Now that you have a better understanding of the part consumption needs of your facility, this information can be used when purchasing parts. It will tell you what parts are used frequently and what stock needs to be replenished. It also helps you make informed business decisions on maintaining or replacing existing assets.

Stage 5: Using work order data to anticipate failure

Anticipating failure is tricky, it takes lots of data to predict when equipment might fail and why it failed. Luckily there are some tools you can apply to your work orders to collect the data you need to improve your maintenance strategies. These elements also provide insight into how breakdowns affect your production and how that translates to your bottom line.

What to include in your work orders at this stage:

  • Add failure codes to any reactive or corrective work orders. A failure code can be applied to a work order for quick reference as part of work order standardization. Failure codes can be displayed as numbers but are more commonly written as alphanumeric acronyms. They’re used to identify breakdowns quickly so they can be given the required attention. There are commonly used industry failure codes, but each company typically has its own list associated with different types of failure.
  • Consider routinely incorporating root cause analysis (RCA) practices into your maintenance strategy to get to the “why” of your facility’s breakdowns.
  • This is where you should also consider logging asset downtime either manually or with the help of an integrated PLC.

How to use your work order data at this stage:

With these new elements in place, you can also begin to utilize condition-based maintenance with quality meter reading data or asset run-time data. When assets fail, you know how to fix them and prevent the same breakdown from happening again.

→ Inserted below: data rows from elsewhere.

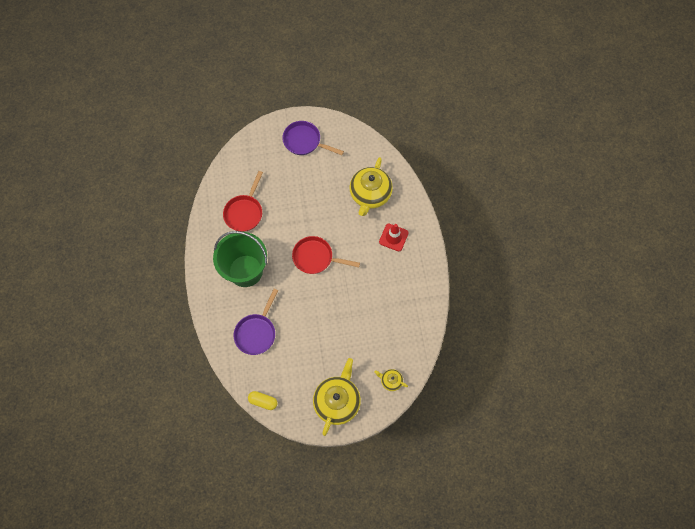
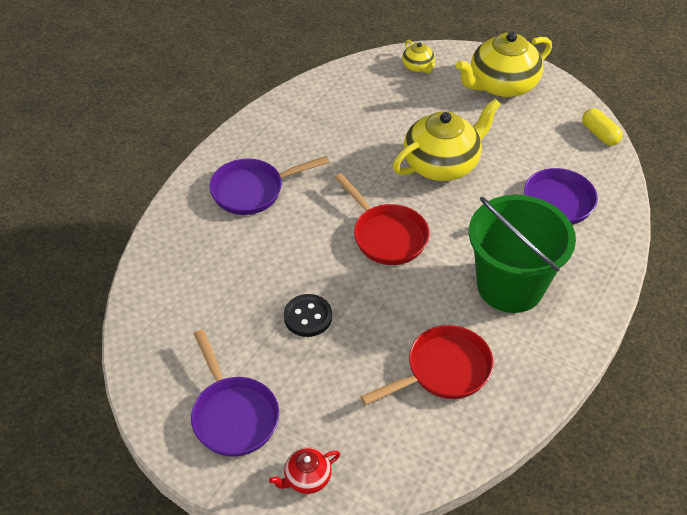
camera: 140 degrees left, 20 degrees down
yellow teapot [350,157,393,216] -> yellow teapot moved to [393,98,501,181]
red traffic cone [379,224,408,251] -> purple pan [209,156,329,215]
none -> red teapot [269,447,340,494]
none -> black button [284,294,332,337]

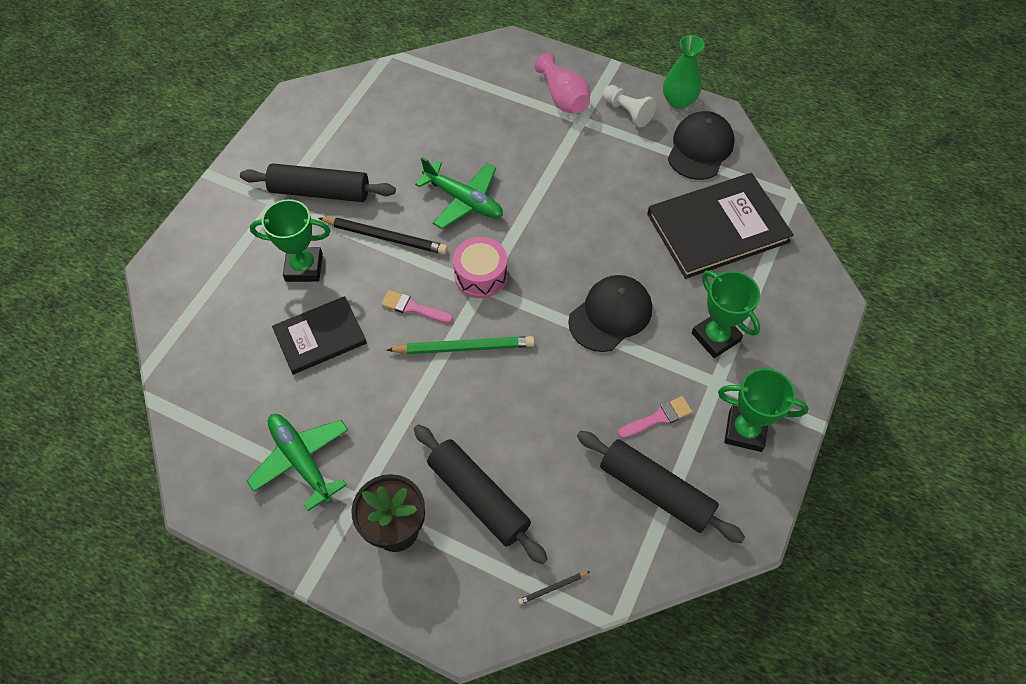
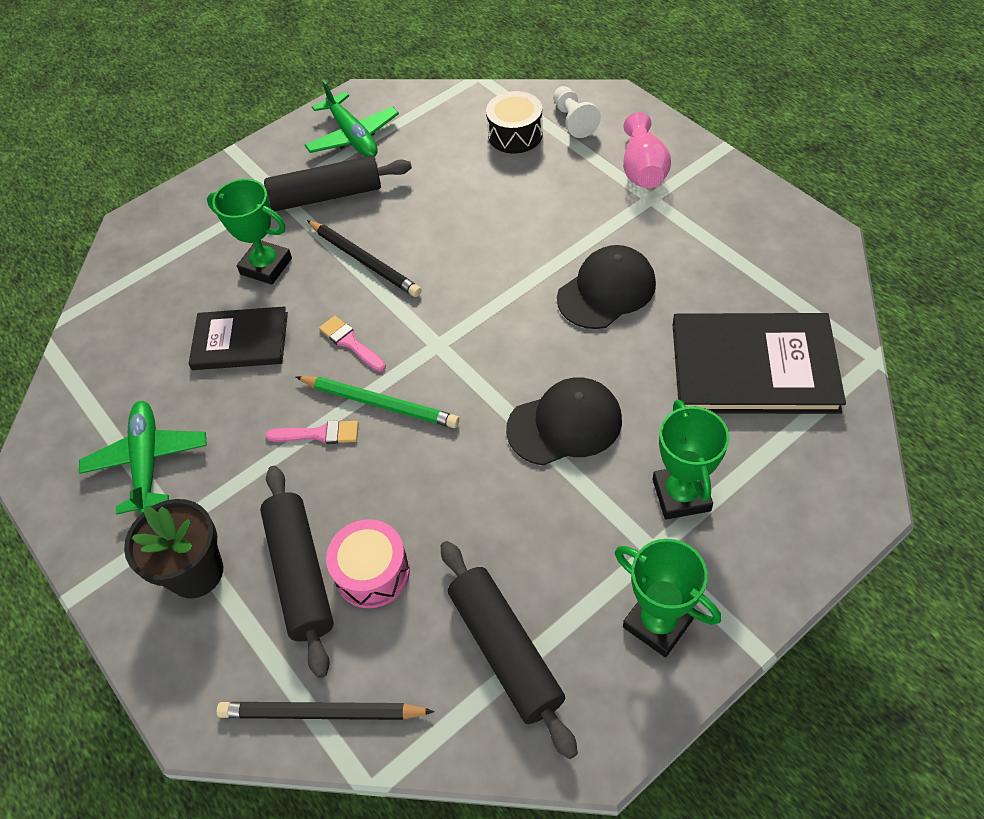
camera: 30 degrees right, 5 degrees down
black rolling pin [240,163,396,202] -> black rolling pin turned 45 degrees counterclockwise [264,156,412,211]
green plane [415,157,503,229] -> green plane moved to [305,80,399,157]
pink drum [453,237,507,298] -> pink drum moved to [326,519,410,608]
black pencil [518,571,590,605] -> black pencil [217,702,435,720], size x2.16
white pawn [603,85,656,128] -> white pawn moved to [553,86,601,138]
pink brush [618,396,692,438] -> pink brush moved to [266,420,359,444]
green vase [663,35,705,109] -> none
black cap [668,111,735,180] -> black cap moved to [557,245,656,329]
none -> black drum [486,91,543,154]

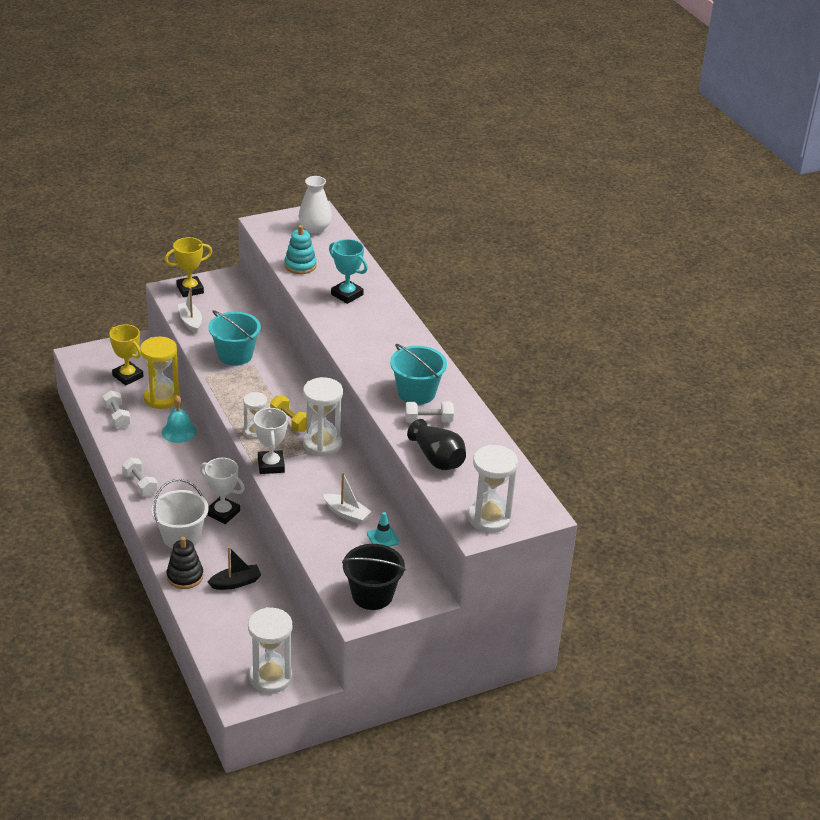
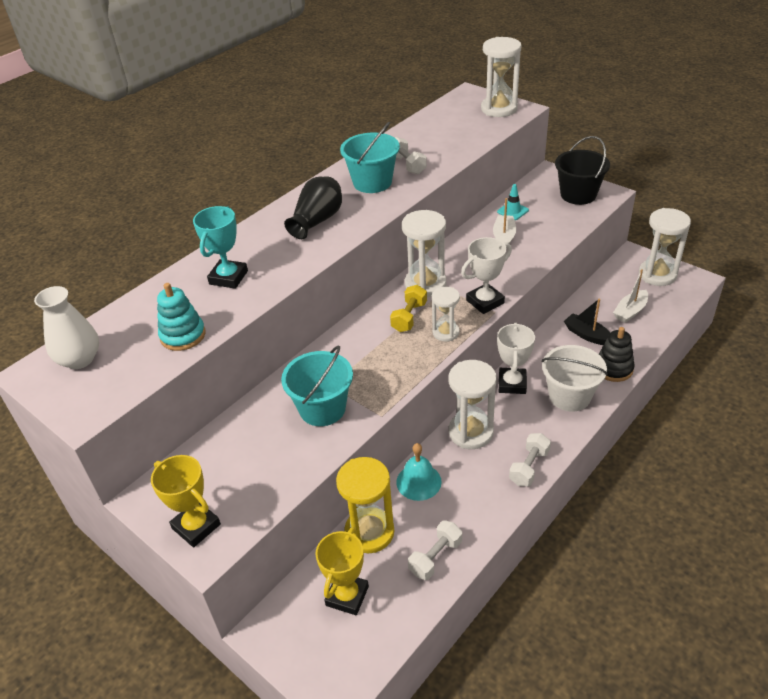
camera: 110 degrees left, 5 degrees up
white boat [178,288,202,334] -> white boat moved to [613,269,648,323]
black vase [407,419,466,470] -> black vase moved to [284,176,342,239]
none -> white hourglass [448,360,497,449]

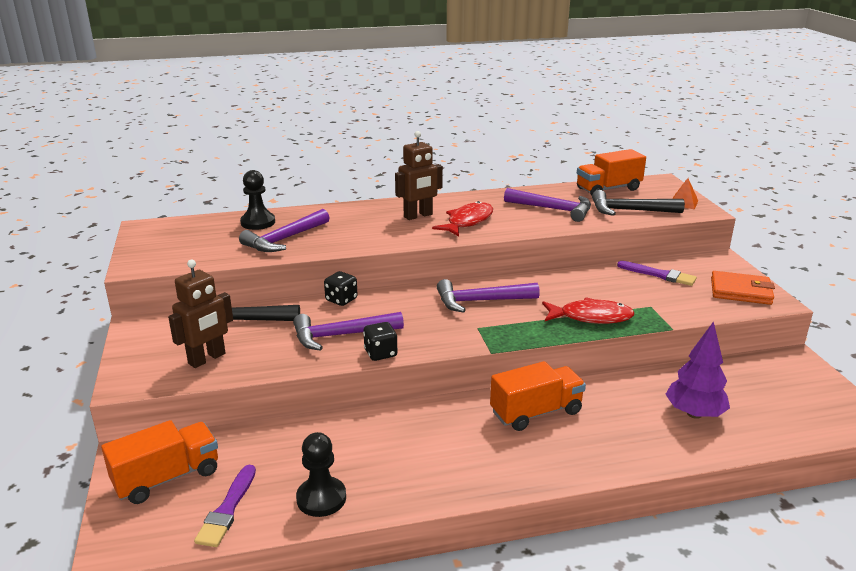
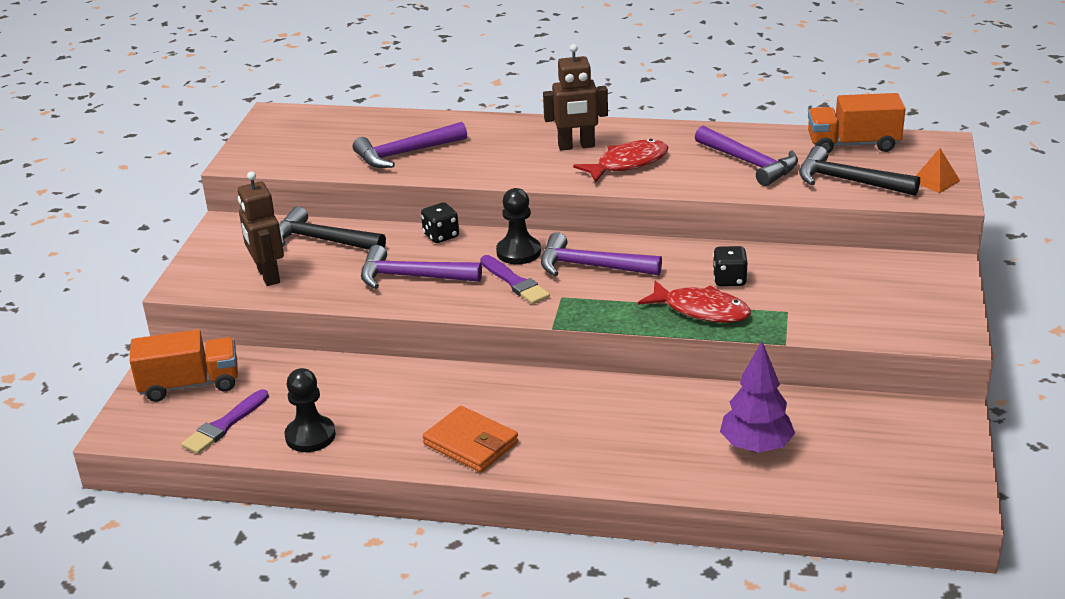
camera: 25 degrees right, 5 degrees up
brown robot [168,260,233,368] -> brown robot turned 90 degrees clockwise [238,171,284,286]
black pawn [240,170,275,230] -> black pawn moved to [496,188,541,264]
black dice [363,322,398,361] -> black dice moved to [713,246,747,286]
orange truck [490,361,586,431] -> none
purple brush [617,261,697,286] -> purple brush moved to [480,255,550,304]
orange wallet [711,271,775,305] -> orange wallet moved to [423,406,518,472]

Everything you just read in five sentences

  • A solid foundation for work orders starts with specifying the completion date, maintenance type, and status.
  • Make it easy to reference work order details (for both new and existing technicians) by including photos, diagrams, and other visual elements.
  • Track labor hours to understand how much time each task is taking so you can plan more accurately and justify hiring decisions.
  • Catalog parts on work orders to understand what parts you’ve used, how you’ve used them, and how much they’ve cost you so you can plan and budget with fewer unknowns.
  • Failure codes and root cause analysis (RCA) are your best avenues for finding the reason an asset broke down so you can limit or eliminate the cause of failure.